Charles is in a wheelchair and his ear is bandaged. He said 12 people jumped him. His left leg is swollen and has an oozing sore. He said he has no feeling in the leg.
He carried his possessions in a soiled canvas bag, emblazoned with the words: “1999 GUBERNATORIAL INAUGURATION GRAY DAVIS UNITE!” Ruffin tries to persuade Charles to accept housing. He’ll think about it, so long as they don’t force him to eat pork.
And there is Mr. Murphy. His feet and calves looked as if they would be excruciatingly painful. But he could talk, in a mumble, and he had been eating. He was not a danger to himself, and certainly not to anyone else—the standard established by a 1967 law to place someone on a psychiatric hold.
“Will he be gravely disabled by next winter? Probably so,” Ruffin said.
The Legislature is considering bills that would increase authorities’ ability to compel people to get treatment. One would allow mental health and medical professionals to seek court orders placing into conservatorship chronically mentally ill homeless people whose physical health is failing.
Civil libertarians contend the bill would strip people of their rights, and a Senate committee narrowed it so that it applies only to Los Angeles County, and to people deemed to have no more than six months to live.
After the hearing, Dr. Jonathan Sherin, LA County’s mental health director, said the Senate amendments reflect a lack of understanding of the problem. Some people are so mentally ill they do not know they’re sick. “We can’t have people who are unable to make decisions dying in the streets,” he said.
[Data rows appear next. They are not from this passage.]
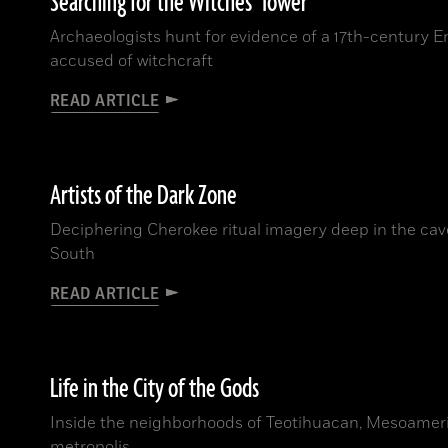
Searching for the Witches’ Tower
Archaeologists hunt for evidence of a 17th-century E
accused of witchcraft
READ ARTICLE
Artists of the Dark Zone
Deciphering Cherokee ritual imagery deep in the cav
South
READ ARTICLE
Life in the City of the Gods
Inside the neighborhoods of Teotihuacan, Mesoamerica
metropolis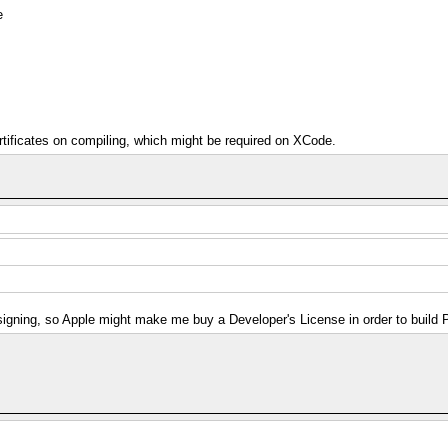
e
rtificates on compiling, which might be required on XCode.
 signing, so Apple might make me buy a Developer's License in order to buil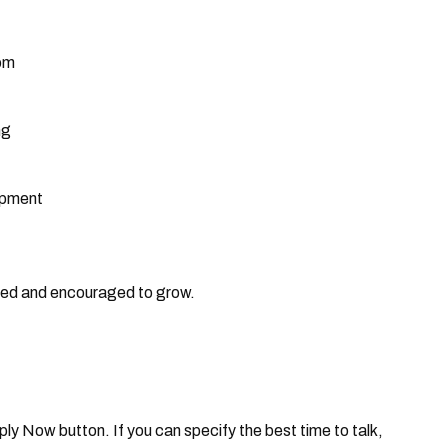
dom
ng
opment
rted and encouraged to grow.
Apply Now button. If you can specify the best time to talk,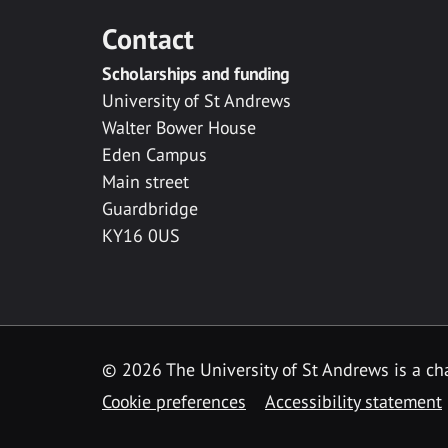
Contact
Scholarships and funding
University of St Andrews
Walter Bower House
Eden Campus
Main street
Guardbridge
KY16 0US
© 2026 The University of St Andrews is a cha
Cookie preferences
Accessibility statement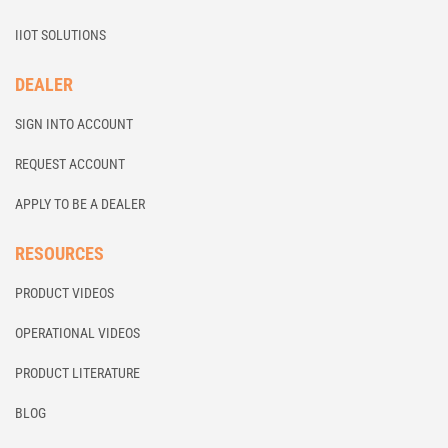
IIOT SOLUTIONS
DEALER
SIGN INTO ACCOUNT
REQUEST ACCOUNT
APPLY TO BE A DEALER
RESOURCES
PRODUCT VIDEOS
OPERATIONAL VIDEOS
PRODUCT LITERATURE
BLOG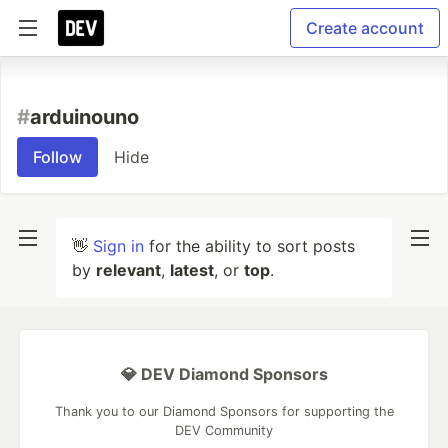
Create account
#
arduinouno
Follow
Hide
👋
Sign in
for the ability to sort posts
by
relevant
,
latest
, or
top
.
💎 DEV Diamond Sponsors
Thank you to our Diamond Sponsors for supporting the
DEV Community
Gov. Jerry Brown signed a budget Wednesday that sets aside $600 million for homeless services and emergency housing. A measure headed for the November ballot would earmark $2 billion to house mentally ill people.
Democratic Lt. Gov. Gavin Newsom, the front-runner to replace Brown, said confronting homelessness is his “Number One, Two and Three” priorities.
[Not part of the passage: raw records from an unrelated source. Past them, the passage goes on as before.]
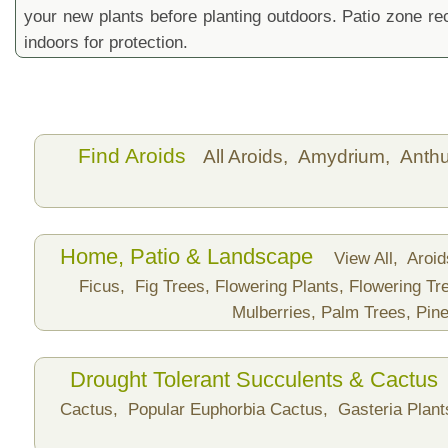
your new plants before planting outdoors. Patio zone 
indoors for protection.
Find Aroids
All Aroids,
Amydrium,
Anth
Home, Patio & Landscape
View All,
Aroi
Ficus,
Fig Trees,
Flowering Plants,
Flowering Tr
Mulberries,
Palm Trees,
Pine
Drought Tolerant Succulents & Cactus
Cactus,
Popular Euphorbia Cactus,
Gasteria Plan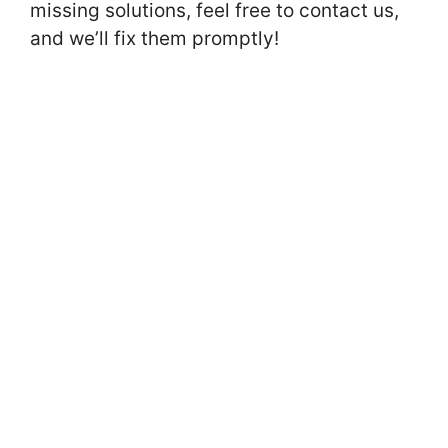
missing solutions, feel free to contact us,
and we’ll fix them promptly!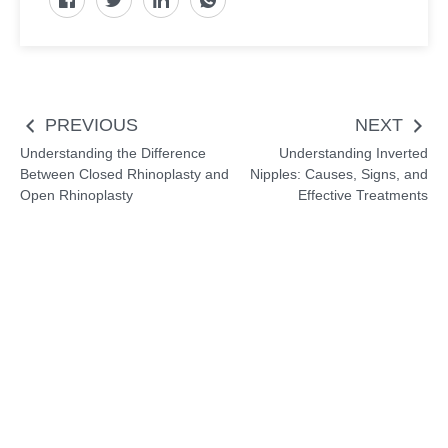
Post
PREVIOUS
NEXT
navigation
Understanding the Difference
Understanding Inverted
Between Closed Rhinoplasty and
Nipples: Causes, Signs, and
Open Rhinoplasty
Effective Treatments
Ruffin has heard about some of it and hopes it will help, although his work will not be done any time soon.
“Every homeless person I see has a parent, a sister or a brother worrying about them,” Ruffin said.
Or a son.
Ruffin’s father walked away when he was a baby and ended up on Skid Row. Ruffin sees his dad, now 72 and living in an SRO on 5th Street.
“He calls me son,” Ruffin said near the end of our walk. And so it became a little more clear why he walks these blocks. “I feel like it is a privilege to work here. I can help people less fortunate than I am. I am grateful.”